■ EXERCISE INSTRUCTIONS ■
Leaving out the pictures, return word for word the stretch of entries below from the line holding "возвращение цвета" through the line holding "Grundriss Dachgeschoss".

(Extracted page text data)
*** Block opens ***

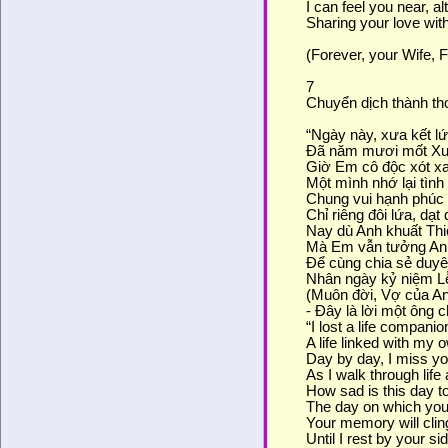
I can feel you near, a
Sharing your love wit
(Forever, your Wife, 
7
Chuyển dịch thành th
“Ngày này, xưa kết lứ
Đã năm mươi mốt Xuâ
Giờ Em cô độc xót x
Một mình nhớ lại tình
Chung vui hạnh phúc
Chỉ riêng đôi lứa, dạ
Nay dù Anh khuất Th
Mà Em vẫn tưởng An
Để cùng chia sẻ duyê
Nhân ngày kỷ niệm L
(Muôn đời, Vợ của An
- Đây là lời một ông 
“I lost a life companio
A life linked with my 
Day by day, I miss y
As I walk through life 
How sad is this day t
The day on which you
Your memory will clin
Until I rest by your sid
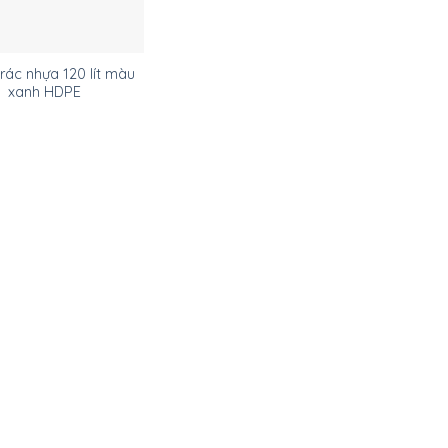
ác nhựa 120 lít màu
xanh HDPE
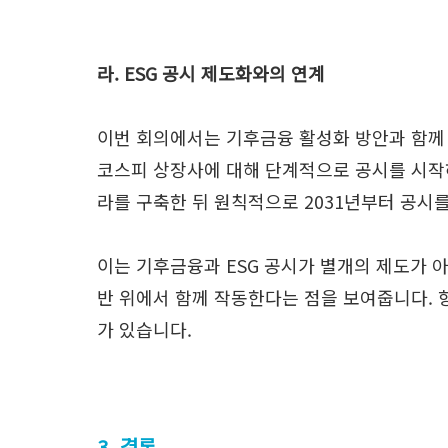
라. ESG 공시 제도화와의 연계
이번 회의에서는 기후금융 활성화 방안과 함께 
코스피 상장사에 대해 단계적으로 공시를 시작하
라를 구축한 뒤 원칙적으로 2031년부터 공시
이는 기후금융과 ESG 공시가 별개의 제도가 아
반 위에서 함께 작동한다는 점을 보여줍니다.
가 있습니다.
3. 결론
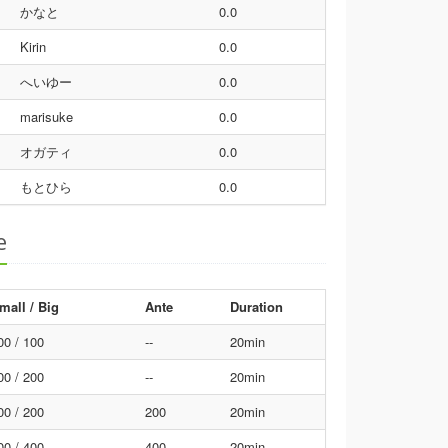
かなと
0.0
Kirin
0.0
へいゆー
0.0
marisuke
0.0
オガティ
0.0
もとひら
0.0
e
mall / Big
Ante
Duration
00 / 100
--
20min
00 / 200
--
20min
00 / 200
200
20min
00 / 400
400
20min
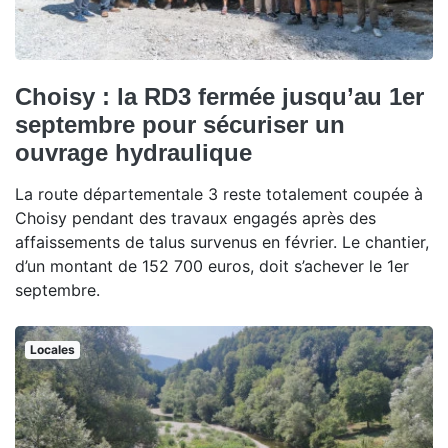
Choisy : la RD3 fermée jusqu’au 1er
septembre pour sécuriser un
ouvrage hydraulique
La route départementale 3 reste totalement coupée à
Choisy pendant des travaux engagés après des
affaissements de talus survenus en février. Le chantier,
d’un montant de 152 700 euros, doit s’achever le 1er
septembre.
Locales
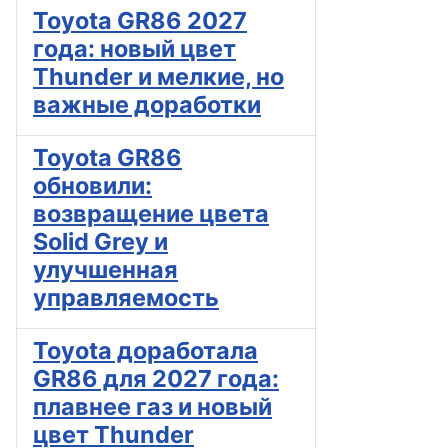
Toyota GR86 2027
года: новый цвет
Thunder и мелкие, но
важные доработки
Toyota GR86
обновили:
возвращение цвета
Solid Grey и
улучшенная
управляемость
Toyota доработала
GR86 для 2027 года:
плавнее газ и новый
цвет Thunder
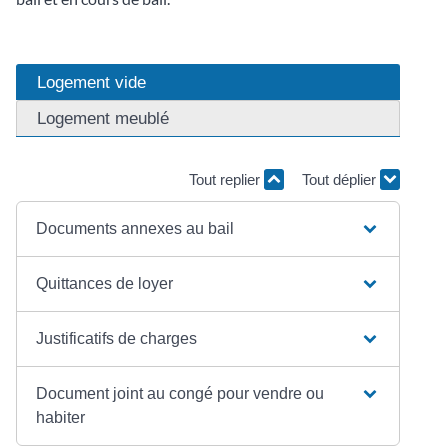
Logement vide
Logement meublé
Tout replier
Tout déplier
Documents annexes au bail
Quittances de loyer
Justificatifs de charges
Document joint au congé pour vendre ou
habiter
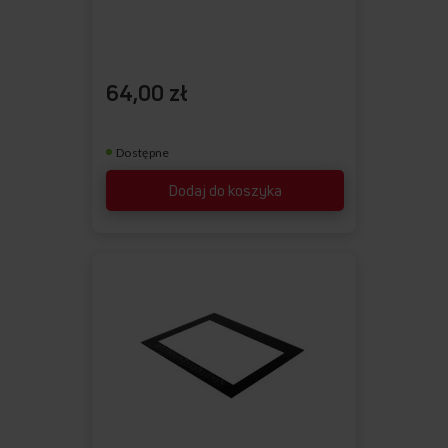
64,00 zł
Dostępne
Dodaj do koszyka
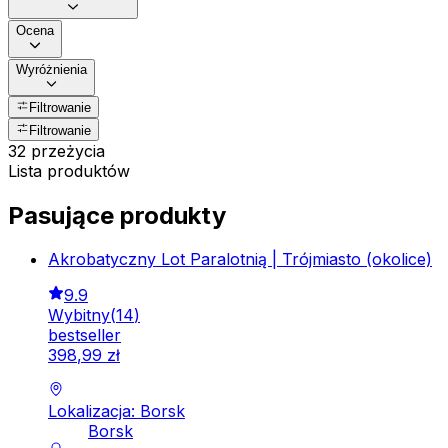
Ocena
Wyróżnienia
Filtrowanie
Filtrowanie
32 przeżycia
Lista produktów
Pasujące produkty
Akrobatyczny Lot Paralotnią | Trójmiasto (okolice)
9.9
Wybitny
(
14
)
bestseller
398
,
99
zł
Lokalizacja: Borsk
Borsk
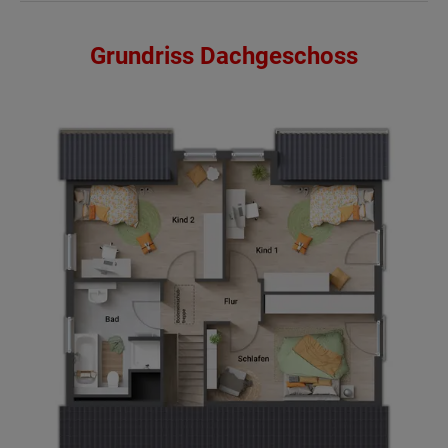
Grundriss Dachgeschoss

*** Block closes ***
*** Block opens ***

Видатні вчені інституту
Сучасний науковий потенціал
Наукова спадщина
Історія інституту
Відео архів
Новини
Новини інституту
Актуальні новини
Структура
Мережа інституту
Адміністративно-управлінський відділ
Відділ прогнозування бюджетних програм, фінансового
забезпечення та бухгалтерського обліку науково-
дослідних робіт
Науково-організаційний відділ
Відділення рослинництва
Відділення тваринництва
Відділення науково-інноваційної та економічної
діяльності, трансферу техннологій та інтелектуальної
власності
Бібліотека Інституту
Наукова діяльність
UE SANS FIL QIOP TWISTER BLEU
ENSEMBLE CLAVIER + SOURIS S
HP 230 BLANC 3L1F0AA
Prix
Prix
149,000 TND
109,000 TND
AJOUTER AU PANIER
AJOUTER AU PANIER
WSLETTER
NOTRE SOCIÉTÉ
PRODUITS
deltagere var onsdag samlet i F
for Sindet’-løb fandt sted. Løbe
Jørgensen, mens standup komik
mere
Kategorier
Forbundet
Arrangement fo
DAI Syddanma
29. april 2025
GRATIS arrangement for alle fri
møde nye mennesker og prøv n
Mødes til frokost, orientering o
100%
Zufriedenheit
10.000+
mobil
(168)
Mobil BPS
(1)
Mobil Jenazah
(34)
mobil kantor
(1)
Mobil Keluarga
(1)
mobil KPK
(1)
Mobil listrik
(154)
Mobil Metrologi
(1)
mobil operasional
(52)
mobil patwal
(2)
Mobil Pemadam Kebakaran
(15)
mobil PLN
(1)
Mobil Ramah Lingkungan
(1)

*** Block closes ***

■ THE ANSWER ■
возвращение цвета
Solid Grey и
улучшенная
управляемость
Toyota доработала
GR86 для 2027 года:
плавнее газ и новый
цвет Thunder
Logement vide
Logement meublé
Tout replier
Tout déplier
Documents annexes au bail
Quittances de loyer
Justificatifs de charges
Document joint au congé pour vendre ou
habiter
64,00 zł
Dostępne
Dodaj do koszyka
Ocena
Wyróżnienia
Filtrowanie
Filtrowanie
32 przeżycia
Lista produktów
Pasujące produkty
Akrobatyczny Lot Paralotnią | Trójmiasto (okolice)
9.9
Wybitny
(
14
)
bestseller
398
,
99
zł
Lokalizacja: Borsk
Borsk
Grundriss Dachgeschoss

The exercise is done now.